Labours housing plans mentioned nothing that would address the labour shortages in the construction sector. This is why they were limited in their ambition to build more houses. Even that will only be achievable if they frame a policy around attracting more workers to join the construction sector.  

Labours "new towns" ambition:

Now let's face it: unless the labour shortage is sorted, the idea of new towns is unlikely to happen. But let's pretend that the labour shortage is not an issue, and even then, this idea is flawed. It is a familiar idea that has failed to take off. The investment and resources needed to build a "new town" is being underestimated.
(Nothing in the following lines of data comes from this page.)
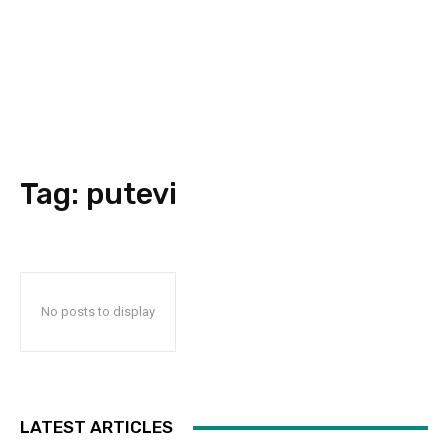
Tag:
putevi
No posts to display
LATEST ARTICLES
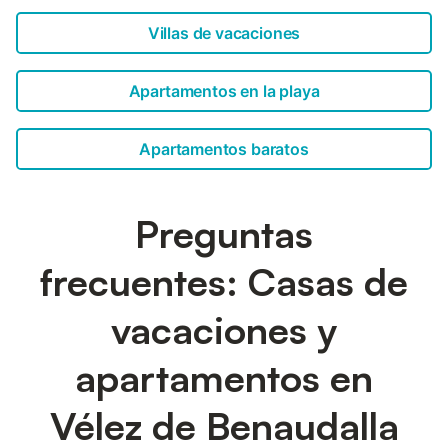
Villas de vacaciones
Apartamentos en la playa
Apartamentos baratos
Preguntas
frecuentes: Casas de
vacaciones y
apartamentos en
Vélez de Benaudalla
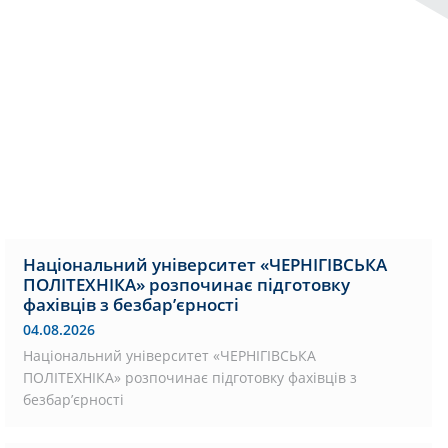
Національний університет «ЧЕРНІГІВСЬКА
ПОЛІТЕХНІКА» розпочинає підготовку
фахівців з безбар’єрності
04.08.2026
Національний університет «ЧЕРНІГІВСЬКА
ПОЛІТЕХНІКА» розпочинає підготовку фахівців з
безбар’єрності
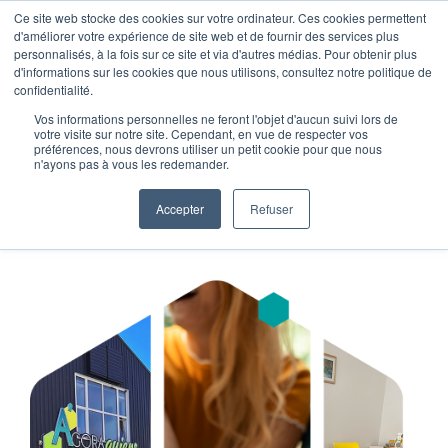
Ce site web stocke des cookies sur votre ordinateur. Ces cookies permettent
LA RENTRÉE D'AGORA
d'améliorer votre expérience de site web et de fournir des services plus
personnalisés, à la fois sur ce site et via d'autres médias. Pour obtenir plus
LE 11 SEPTEMBRE !
d'informations sur les cookies que nous utilisons, consultez notre politique de
confidentialité.
GRATUIT
Vos informations personnelles ne feront l'objet d'aucun suivi lors de
votre visite sur notre site. Cependant, en vue de respecter vos
préférences, nous devrons utiliser un petit cookie pour que nous
n'ayons pas à vous les redemander.
Accepter
Refuser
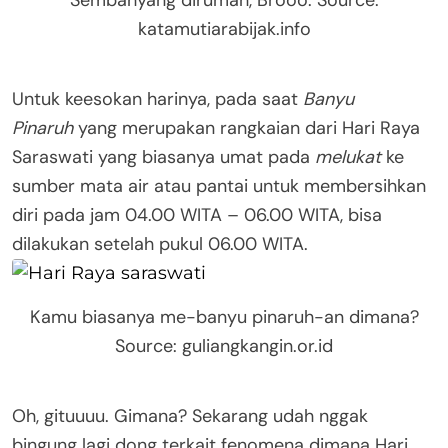
katamutiarabijak.info
Untuk keesokan harinya, pada saat
Banyu
Pinaruh
yang merupakan rangkaian dari Hari Raya
Saraswati yang biasanya umat pada
melukat
ke
sumber mata air atau pantai untuk membersihkan
diri pada jam 04.00 WITA – 06.00 WITA, bisa
dilakukan setelah pukul 06.00 WITA.
Kamu biasanya me-banyu pinaruh-an dimana?
Source: guliangkangin.or.id
Oh, gituuuu. Gimana? Sekarang udah nggak
bingung lagi dong terkait fenomena dimana Hari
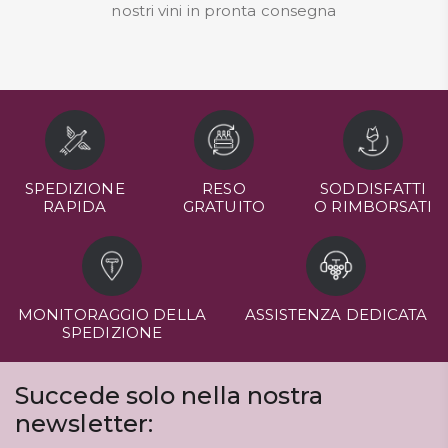
nostri
vini in pronta consegna
SPEDIZIONE
RESO
SODDISFATTI
RAPIDA
GRATUITO
O RIMBORSATI
MONITORAGGIO DELLA
ASSISTENZA DEDICATA
SPEDIZIONE
Succede solo nella nostra
newsletter:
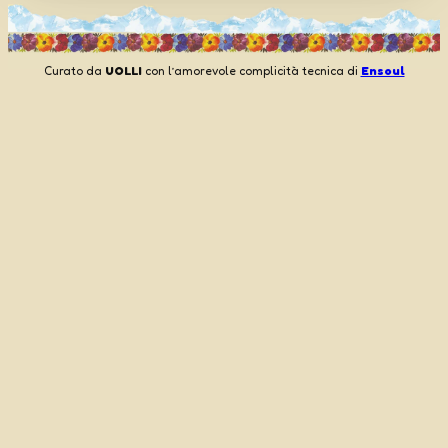
Curato da
UOLLI
con l’amorevole complicità tecnica di
Ensoul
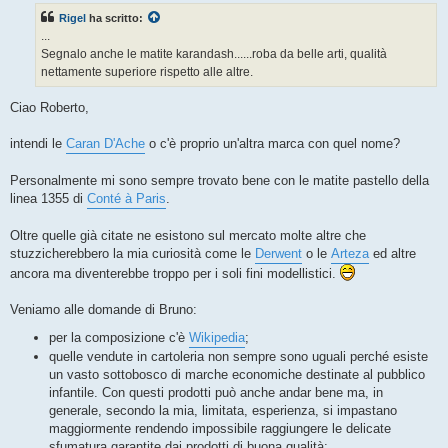
s
Rigel
ha scritto:
a
g
...
g
Segnalo anche le matite karandash......roba da belle arti, qualità
i
o
nettamente superiore rispetto alle altre.
Ciao Roberto,
intendi le
Caran D'Ache
o c'è proprio un'altra marca con quel nome?
Personalmente mi sono sempre trovato bene con le matite pastello della
linea 1355 di
Conté à Paris
.
Oltre quelle già citate ne esistono sul mercato molte altre che
stuzzicherebbero la mia curiosità come le
Derwent
o le
Arteza
ed altre
ancora ma diventerebbe troppo per i soli fini modellistici.
Veniamo alle domande di Bruno:
per la composizione c'è
Wikipedia
;
quelle vendute in cartoleria non sempre sono uguali perché esiste
un vasto sottobosco di marche economiche destinate al pubblico
infantile. Con questi prodotti può anche andar bene ma, in
generale, secondo la mia, limitata, esperienza, si impastano
maggiormente rendendo impossibile raggiungere le delicate
sfumatura garantite dai prodotti di buona qualità;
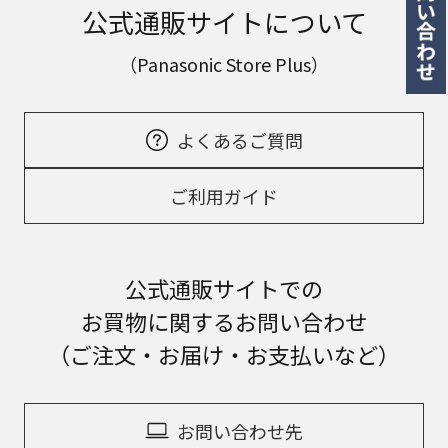
公式通販サイトについて
（Panasonic Store Plus）
よくあるご質問
ご利用ガイド
公式通販サイトでの
お買物に関するお問い合わせ
（ご注文・お届け・お支払いなど）
お問い合わせ先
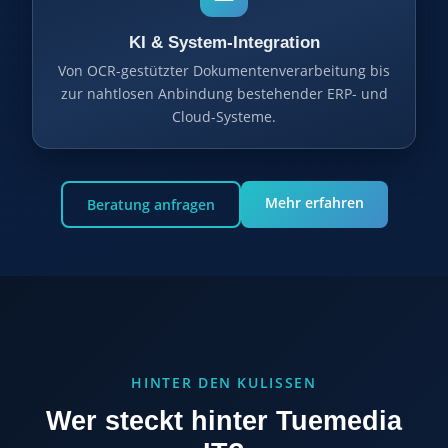
KI & System-Integration
Von OCR-gestützter Dokumentenverarbeitung bis
zur nahtlosen Anbindung bestehender ERP- und
Cloud-Systeme.
Mehr erfahren
Beratung anfragen
HINTER DEN KULISSEN
Wer steckt hinter Tuemedia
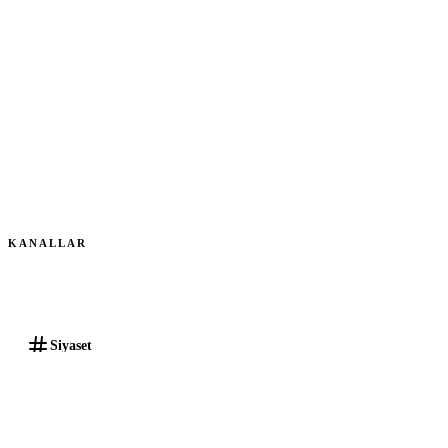
KANALLAR
Genel
Siyaset
Kelime_Oyunu
#Genel
●
248
Online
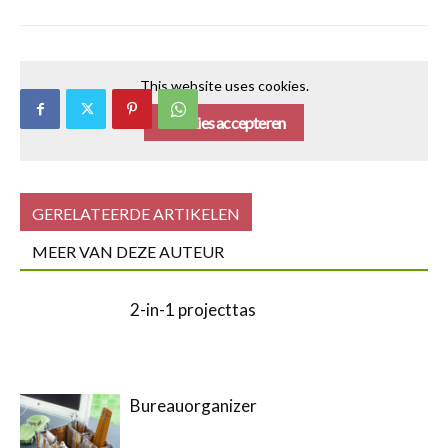
This website uses cookies.
Cookies accepteren
GERELATEERDE ARTIKELEN
MEER VAN DEZE AUTEUR
2-in-1 projecttas
Bureauorganizer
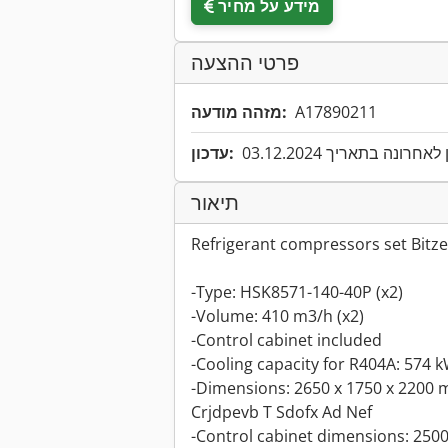
מידע על מחיר
פרטי ההצעה
A17890211
מזהה מודעה:
אחרונה בתאריך 03.12.2024
עדכון:
תיאור
Refrigerant compressors set Bitze
-Type: HSK8571-140-40P (x2)
-Volume: 410 m3/h (x2)
-Control cabinet included
-Cooling capacity for R404A: 574 k
-Dimensions: 2650 x 1750 x 2200
Crjdpevb T Sdofx Ad Nef
-Control cabinet dimensions: 250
Very few new towns have been developed specifically to house people, and the most recent example is Ebbsfleet along the Kent estuary called the Garden City, which failed to take off. Even after £300million of public money, only 3,000 of the 65,000 proposed new homes have been built thus far, and the project has been plagued with issues. Setting up new towns will require vast amounts of land being bought and levelled, new infrastructure such as railways, roads, schools, hospitals and public services will be required, and everything will have to be built afresh. If we are struggling to build the northern leg of the HS2, creating whole new towns will require a lot of government funding and one that is unlikely to take off.

 Some of the Labour Party's ambitions are well-placed, such as hiring more planning officers and being more realistic on home-building targets. Labour's trouble is the "B" word, i.e., Brexit. The challenges in the construction industry are linked to the UK needing to be part of the single market. We need help accessing a pool of construction workers trained and equipped to build in Britain. The ageing construction workforce, the lack of apprenticeships to train young people, and the lack of access to the EU construction workforce are making the labour crisis even worse in the sector. While the need to build more homes is welcomed, there needs to be a radical policy from the Labour Party on addressing the labour shortages in the construction sector and attracting young workers to the sector. If the Labour Party fails to form a successful strategy around this, it will miserably fail to meet its home-building targets.